Las derivaciones en la Justicia del insólito caso del incendio y quema de 77 motos en la comisaría de barrio Marechal, en la ciudad de Córdoba, tuvieron un nuevo capítulo este viernes, con la imputación de cuatro policías, en el marco de la causa que investiga el fiscal Rubén Caro.

Se trata de un comisario, Gustavo Rojas por omisión de los deberes de funcionario público y tres agentes de la Fuerza, el oficial principal Lucas Bazán, el cabo primero Ángel Belezzi y Johana Marchisio, los tres por omisión de deberes de funcionario e incendio culposo, según publica La Voz.

En la Justicia, los reclamos son innumerables por parte de los dueños de los rodados, los cuales decidieron accionar contra la Policía y por ende, contra la Provincia, para recuperar el valor de lo perdido en el incendio.

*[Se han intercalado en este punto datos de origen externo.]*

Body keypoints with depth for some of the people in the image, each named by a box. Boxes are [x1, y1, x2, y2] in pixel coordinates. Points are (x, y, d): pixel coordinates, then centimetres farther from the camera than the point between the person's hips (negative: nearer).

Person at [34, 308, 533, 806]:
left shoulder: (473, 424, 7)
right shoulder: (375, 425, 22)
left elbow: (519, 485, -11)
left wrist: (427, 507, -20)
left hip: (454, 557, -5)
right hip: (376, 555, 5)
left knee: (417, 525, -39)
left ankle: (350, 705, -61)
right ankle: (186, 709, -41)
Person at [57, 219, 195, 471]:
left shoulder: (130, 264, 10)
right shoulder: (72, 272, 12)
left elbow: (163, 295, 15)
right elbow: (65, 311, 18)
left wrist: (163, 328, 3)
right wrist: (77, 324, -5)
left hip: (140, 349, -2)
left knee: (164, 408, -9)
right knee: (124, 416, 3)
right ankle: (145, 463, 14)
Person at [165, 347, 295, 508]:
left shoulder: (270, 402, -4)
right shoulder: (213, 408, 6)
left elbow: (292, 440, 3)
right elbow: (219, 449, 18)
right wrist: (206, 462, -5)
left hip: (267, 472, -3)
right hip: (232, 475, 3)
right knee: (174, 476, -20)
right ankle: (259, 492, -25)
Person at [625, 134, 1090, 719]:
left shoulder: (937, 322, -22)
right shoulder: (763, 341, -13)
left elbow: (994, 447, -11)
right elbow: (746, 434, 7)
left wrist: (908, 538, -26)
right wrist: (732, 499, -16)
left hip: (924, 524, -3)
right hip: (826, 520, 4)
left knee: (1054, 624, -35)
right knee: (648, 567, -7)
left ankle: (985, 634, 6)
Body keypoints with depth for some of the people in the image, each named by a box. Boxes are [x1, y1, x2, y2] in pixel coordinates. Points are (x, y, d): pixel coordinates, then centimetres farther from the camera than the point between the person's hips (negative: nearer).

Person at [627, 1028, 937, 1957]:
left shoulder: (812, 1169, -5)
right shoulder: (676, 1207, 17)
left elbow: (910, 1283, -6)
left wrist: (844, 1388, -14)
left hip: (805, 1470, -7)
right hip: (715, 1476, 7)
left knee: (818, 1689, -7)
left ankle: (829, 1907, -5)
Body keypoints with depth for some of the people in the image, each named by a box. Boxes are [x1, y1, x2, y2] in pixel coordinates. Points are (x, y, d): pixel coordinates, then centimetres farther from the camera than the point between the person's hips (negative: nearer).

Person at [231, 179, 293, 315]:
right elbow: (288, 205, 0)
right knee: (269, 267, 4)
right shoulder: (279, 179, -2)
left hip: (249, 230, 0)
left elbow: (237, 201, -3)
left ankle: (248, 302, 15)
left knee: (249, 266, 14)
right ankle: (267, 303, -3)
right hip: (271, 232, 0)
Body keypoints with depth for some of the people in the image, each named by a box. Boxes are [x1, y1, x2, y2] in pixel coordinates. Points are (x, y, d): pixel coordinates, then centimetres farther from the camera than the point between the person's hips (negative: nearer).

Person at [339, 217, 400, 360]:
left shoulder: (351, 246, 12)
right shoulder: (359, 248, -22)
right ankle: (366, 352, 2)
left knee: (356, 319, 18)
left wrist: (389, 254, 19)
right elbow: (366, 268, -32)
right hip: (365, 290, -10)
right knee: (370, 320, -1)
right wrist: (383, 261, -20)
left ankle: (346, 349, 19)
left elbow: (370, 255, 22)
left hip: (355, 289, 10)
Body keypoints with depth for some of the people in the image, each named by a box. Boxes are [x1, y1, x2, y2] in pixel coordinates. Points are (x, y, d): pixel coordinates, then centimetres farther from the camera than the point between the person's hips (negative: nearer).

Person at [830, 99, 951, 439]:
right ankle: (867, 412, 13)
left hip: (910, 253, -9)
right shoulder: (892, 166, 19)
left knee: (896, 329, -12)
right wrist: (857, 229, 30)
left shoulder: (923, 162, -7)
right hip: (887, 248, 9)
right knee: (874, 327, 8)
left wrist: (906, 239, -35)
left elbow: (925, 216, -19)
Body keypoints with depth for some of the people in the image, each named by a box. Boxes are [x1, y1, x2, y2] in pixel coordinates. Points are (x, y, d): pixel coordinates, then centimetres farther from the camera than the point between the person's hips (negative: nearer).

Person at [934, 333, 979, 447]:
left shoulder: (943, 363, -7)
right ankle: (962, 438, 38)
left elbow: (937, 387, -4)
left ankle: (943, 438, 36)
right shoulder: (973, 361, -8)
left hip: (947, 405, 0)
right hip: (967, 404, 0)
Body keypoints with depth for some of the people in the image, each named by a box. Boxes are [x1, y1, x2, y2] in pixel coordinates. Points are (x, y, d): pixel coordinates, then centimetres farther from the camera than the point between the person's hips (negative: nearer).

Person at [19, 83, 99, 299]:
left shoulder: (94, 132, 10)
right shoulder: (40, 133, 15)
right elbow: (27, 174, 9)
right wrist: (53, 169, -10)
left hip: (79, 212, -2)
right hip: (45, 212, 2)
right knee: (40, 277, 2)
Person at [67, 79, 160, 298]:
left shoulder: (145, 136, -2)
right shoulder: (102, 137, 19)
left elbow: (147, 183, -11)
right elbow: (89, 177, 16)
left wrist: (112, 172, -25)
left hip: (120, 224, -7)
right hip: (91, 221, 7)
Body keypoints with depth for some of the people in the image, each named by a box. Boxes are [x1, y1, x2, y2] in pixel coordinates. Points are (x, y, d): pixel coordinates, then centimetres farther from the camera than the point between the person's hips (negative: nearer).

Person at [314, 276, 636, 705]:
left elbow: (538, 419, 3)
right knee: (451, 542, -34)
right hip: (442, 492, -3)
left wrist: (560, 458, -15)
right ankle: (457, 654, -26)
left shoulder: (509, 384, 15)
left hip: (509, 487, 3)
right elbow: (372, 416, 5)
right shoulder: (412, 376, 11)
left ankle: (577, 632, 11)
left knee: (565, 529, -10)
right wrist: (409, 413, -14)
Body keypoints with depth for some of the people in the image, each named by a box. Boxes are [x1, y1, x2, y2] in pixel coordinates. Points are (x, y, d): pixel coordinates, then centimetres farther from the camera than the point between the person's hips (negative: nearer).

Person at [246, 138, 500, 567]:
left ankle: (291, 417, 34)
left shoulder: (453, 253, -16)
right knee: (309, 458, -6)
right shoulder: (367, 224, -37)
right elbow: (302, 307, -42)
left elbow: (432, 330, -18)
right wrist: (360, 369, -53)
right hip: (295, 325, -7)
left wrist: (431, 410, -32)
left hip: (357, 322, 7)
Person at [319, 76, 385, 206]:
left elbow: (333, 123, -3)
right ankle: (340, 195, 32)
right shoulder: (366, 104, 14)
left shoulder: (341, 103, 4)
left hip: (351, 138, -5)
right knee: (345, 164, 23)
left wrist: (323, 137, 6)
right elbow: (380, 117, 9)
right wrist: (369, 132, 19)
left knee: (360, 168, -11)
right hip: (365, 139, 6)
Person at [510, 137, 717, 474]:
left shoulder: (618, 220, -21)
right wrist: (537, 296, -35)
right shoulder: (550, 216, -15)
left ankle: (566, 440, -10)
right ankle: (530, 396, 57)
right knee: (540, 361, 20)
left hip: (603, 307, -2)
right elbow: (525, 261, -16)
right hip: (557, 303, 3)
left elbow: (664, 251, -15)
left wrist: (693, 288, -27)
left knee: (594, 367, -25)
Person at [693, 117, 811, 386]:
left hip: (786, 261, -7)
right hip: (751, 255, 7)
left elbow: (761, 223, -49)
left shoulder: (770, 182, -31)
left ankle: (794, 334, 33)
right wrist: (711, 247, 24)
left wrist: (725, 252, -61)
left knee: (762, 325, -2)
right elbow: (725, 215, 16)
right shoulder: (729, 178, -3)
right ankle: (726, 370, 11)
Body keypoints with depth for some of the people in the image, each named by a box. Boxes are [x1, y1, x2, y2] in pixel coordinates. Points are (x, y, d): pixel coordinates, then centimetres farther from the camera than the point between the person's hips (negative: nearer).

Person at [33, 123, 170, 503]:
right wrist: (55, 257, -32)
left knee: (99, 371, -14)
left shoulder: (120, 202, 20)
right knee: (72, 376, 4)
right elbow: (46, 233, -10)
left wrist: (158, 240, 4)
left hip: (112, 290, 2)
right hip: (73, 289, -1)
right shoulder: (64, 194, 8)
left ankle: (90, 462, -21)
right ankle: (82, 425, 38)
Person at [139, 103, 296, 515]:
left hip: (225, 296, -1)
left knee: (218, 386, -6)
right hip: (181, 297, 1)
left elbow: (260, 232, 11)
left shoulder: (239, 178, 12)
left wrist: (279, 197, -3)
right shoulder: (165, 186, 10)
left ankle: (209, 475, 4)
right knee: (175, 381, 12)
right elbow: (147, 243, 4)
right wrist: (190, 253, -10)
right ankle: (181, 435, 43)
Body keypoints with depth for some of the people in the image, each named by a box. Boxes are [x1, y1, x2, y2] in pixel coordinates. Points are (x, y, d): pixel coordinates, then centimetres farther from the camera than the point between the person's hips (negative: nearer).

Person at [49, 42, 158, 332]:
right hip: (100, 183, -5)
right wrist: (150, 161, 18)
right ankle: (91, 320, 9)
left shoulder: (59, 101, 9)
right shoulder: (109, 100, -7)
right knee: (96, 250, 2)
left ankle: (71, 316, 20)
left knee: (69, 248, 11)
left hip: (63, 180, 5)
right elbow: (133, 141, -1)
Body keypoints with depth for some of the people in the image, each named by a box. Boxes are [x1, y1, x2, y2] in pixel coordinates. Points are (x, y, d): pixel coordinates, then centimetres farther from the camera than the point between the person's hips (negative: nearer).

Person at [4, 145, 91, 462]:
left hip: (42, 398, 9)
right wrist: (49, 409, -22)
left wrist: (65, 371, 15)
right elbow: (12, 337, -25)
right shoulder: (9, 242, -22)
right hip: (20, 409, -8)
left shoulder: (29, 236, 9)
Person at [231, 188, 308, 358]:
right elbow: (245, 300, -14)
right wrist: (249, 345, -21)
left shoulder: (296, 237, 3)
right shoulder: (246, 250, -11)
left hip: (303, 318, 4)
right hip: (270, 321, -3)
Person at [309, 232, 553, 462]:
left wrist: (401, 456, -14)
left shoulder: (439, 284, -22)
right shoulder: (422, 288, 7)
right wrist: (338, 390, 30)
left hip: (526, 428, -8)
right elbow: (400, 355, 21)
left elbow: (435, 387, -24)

Los policías que ese lunes feriado estaban de turno a la mañana decidieron poner la parrilla en un sector del patio en el que estaban las motos secuestradas.

Allí, a cielo abierto, un efectivo prendió fuego un papel que envolvía el carbón dispuesto sobre un chapón e ingresó durante unos minutos en la comisaría, lapso suficiente para que todo se saliera de control, según se desprende de un informe en el que se conjugan peritajes y testigos.

Al regresar el uniformado al patio, el viento ya había propagado las llamas hacia otros objetos altamente inflamables que estaban muy cerca, lo que posibilitó que el fuego llegara rápidamente a las motos.